基于双视觉提示调整的医学图像分割大视觉模型

本文提出了双视觉提示调整（Dual Visual Prompt Tuning， DVPT），这是一种提高医学图像分割中任意分割模型（SAM）性能的创新策略。虽然SAM在自然图像分割中表现出鲁棒的泛化，但其在医疗任务中的有效性受到医疗目标的鲜明特征、噪声和伪像的存在以及用于微调的特定任务数据不足的阻碍。此外，人工提示模式在应用于医学领域时存在一定的难度。为了应对这些挑战，DVPT采用了一种完全自动的提示范例，并通过两个组件将图像特定的局部和全局引导组装到SAM中：局部特征提示调整（LFPT）模块，它增强了详细解剖结构的局部信息捕获，以及全局引导提示（GGP）编码器，它减轻了噪声干扰并加强了医学图像中模糊边界的识别。通过在掩码解码器中集成本地和全局提示，所提出的DVPT产生了优越的分割精度。三个医学图像分割任务的实验结果一致表明，我们的方法优于当前最先进的方法。我们的方法显著有助于准确和有效的计算机辅助诊断，促进医疗保健解决方案的进步。我们的代码可以在https://github.com/cuiruize/DVPT上获得。

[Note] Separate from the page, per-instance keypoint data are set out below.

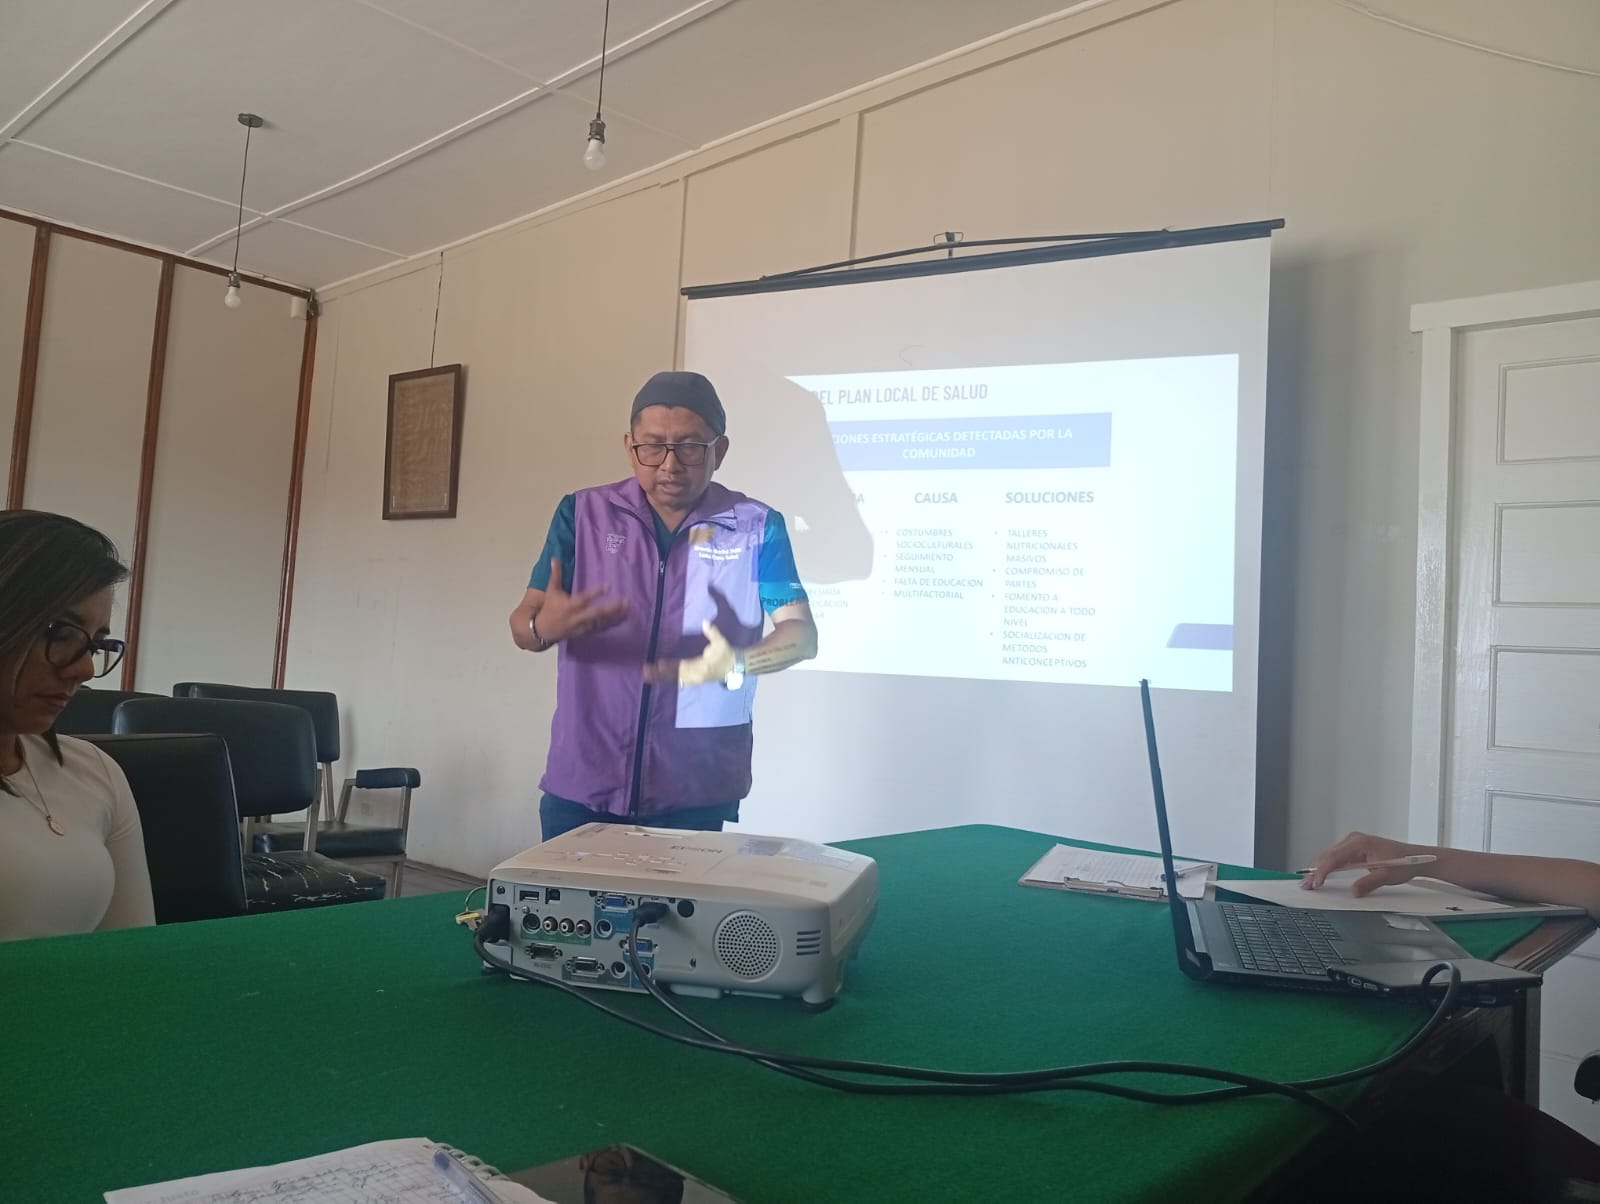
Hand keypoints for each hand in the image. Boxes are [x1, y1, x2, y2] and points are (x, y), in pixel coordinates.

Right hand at [527, 558, 627, 644]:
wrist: (543, 631)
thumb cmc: (549, 607)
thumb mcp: (552, 590)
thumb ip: (556, 574)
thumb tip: (554, 558)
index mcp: (569, 605)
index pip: (584, 598)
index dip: (595, 592)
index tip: (608, 585)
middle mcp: (577, 617)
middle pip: (596, 613)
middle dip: (611, 608)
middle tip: (625, 600)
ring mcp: (583, 626)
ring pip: (601, 622)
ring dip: (615, 616)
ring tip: (628, 608)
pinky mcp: (586, 632)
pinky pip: (601, 629)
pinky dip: (613, 624)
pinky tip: (624, 618)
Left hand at [644, 620, 735, 685]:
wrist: (734, 667)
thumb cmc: (726, 654)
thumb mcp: (722, 642)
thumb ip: (713, 633)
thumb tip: (705, 622)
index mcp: (702, 667)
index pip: (684, 666)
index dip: (672, 665)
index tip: (659, 663)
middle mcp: (696, 676)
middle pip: (676, 675)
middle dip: (660, 674)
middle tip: (645, 671)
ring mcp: (694, 679)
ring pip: (675, 679)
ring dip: (661, 678)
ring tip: (646, 676)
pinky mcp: (693, 680)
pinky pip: (677, 680)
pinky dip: (667, 679)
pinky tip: (657, 678)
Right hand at [1301, 831, 1418, 894]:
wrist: (1416, 858)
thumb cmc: (1404, 862)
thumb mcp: (1386, 875)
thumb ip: (1368, 883)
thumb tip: (1353, 891)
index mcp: (1359, 842)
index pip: (1334, 857)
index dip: (1322, 871)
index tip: (1316, 882)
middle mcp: (1354, 840)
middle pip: (1328, 855)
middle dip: (1316, 871)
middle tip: (1305, 884)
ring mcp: (1354, 844)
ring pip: (1330, 856)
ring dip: (1320, 869)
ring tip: (1310, 882)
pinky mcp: (1355, 850)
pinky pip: (1337, 858)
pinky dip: (1328, 867)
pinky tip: (1322, 875)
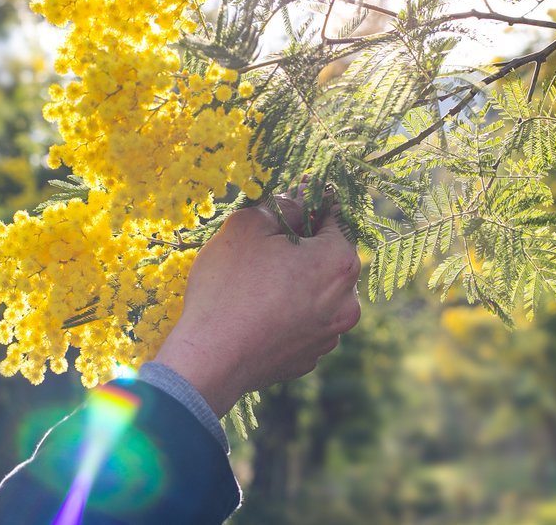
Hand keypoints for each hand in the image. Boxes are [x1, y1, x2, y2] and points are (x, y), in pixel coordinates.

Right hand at [153, 195, 361, 416]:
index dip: (310, 203)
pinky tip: (256, 312)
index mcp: (339, 262)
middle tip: (267, 242)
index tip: (292, 197)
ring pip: (317, 295)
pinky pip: (302, 324)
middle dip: (303, 247)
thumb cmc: (229, 288)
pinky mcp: (307, 359)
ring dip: (296, 283)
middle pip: (328, 259)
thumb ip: (279, 206)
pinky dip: (286, 314)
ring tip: (257, 281)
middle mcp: (346, 302)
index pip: (333, 218)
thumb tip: (295, 204)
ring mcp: (329, 336)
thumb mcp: (247, 226)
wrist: (210, 358)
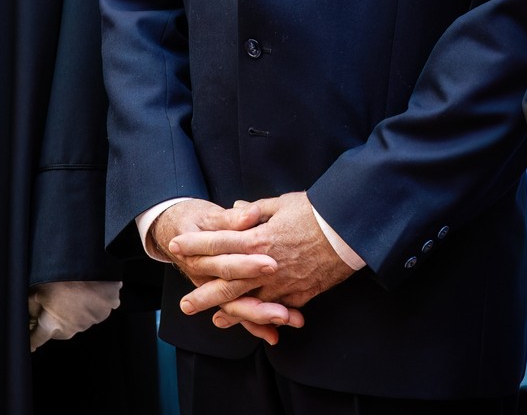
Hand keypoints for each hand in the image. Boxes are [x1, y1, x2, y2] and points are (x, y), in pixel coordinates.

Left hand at [28, 280, 120, 351]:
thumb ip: (30, 304)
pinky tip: (84, 294)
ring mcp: (86, 324)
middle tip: (51, 305)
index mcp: (51, 325)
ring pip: (72, 323)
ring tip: (70, 294)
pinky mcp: (100, 316)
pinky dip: (86, 308)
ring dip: (69, 314)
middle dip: (51, 323)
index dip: (30, 341)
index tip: (30, 345)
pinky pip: (89, 315)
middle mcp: (68, 330)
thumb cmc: (66, 280)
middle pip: (55, 332)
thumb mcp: (39, 289)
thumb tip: (28, 312)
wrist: (96, 274)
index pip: (36, 340)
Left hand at [173, 192, 348, 338]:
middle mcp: (265, 265)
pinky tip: (251, 321)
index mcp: (258, 238)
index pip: (218, 242)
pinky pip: (276, 309)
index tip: (176, 246)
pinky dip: (262, 317)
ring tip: (211, 318)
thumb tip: (237, 211)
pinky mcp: (299, 294)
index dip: (195, 244)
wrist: (350, 232)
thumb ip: (256, 211)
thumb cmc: (317, 213)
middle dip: (202, 292)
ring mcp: (282, 283)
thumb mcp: (282, 204)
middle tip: (184, 304)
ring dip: (227, 310)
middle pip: (226, 281)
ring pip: (248, 301)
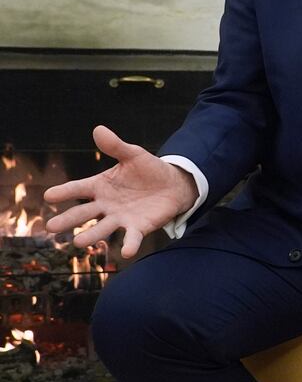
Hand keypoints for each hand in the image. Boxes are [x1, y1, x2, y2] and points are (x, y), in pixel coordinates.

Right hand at [43, 125, 198, 258]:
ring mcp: (120, 217)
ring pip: (102, 228)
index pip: (78, 188)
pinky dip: (129, 245)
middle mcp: (105, 204)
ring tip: (78, 243)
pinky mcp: (138, 227)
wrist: (172, 184)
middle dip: (68, 220)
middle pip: (83, 212)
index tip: (49, 195)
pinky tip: (125, 252)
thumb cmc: (147, 169)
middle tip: (51, 227)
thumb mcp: (133, 154)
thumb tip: (99, 129)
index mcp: (100, 186)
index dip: (64, 192)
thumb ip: (116, 146)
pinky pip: (132, 237)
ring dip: (91, 235)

本文章由计算机程序翻译，如有差异，请以英文原文为准。

求助全文

约1分钟内获得全文求助全文

来源期刊

Computerized Medical Imaging and Graphics 医学-核医学

CiteScore

10.70

自引率

3.50%

发文量

审稿时长

26 days

期刊介绍： The purpose of the journal Computerized Medical Imaging and Graphics is to act as a source for the exchange of research results concerning algorithmic advances, development, and application of digital imaging in disease detection, diagnosis, intervention, prevention, precision medicine, and population health. Included in the journal will be articles on novel computerized imaging or visualization techniques, including artificial intelligence and machine learning, augmented reality for surgical planning and guidance, big biomedical data visualization, computer-aided diagnosis, computerized-robotic surgery, image-guided therapy, imaging scanning and reconstruction, mobile and tele-imaging, radiomics, and imaging integration and modeling with other information relevant to digital health. The types of biomedical imaging include: magnetic resonance, computed tomography, ultrasound, nuclear medicine, X-ray, microwave, optical and multi-photon microscopy, video and sensory imaging, and the convergence of biomedical images with other non-imaging datasets.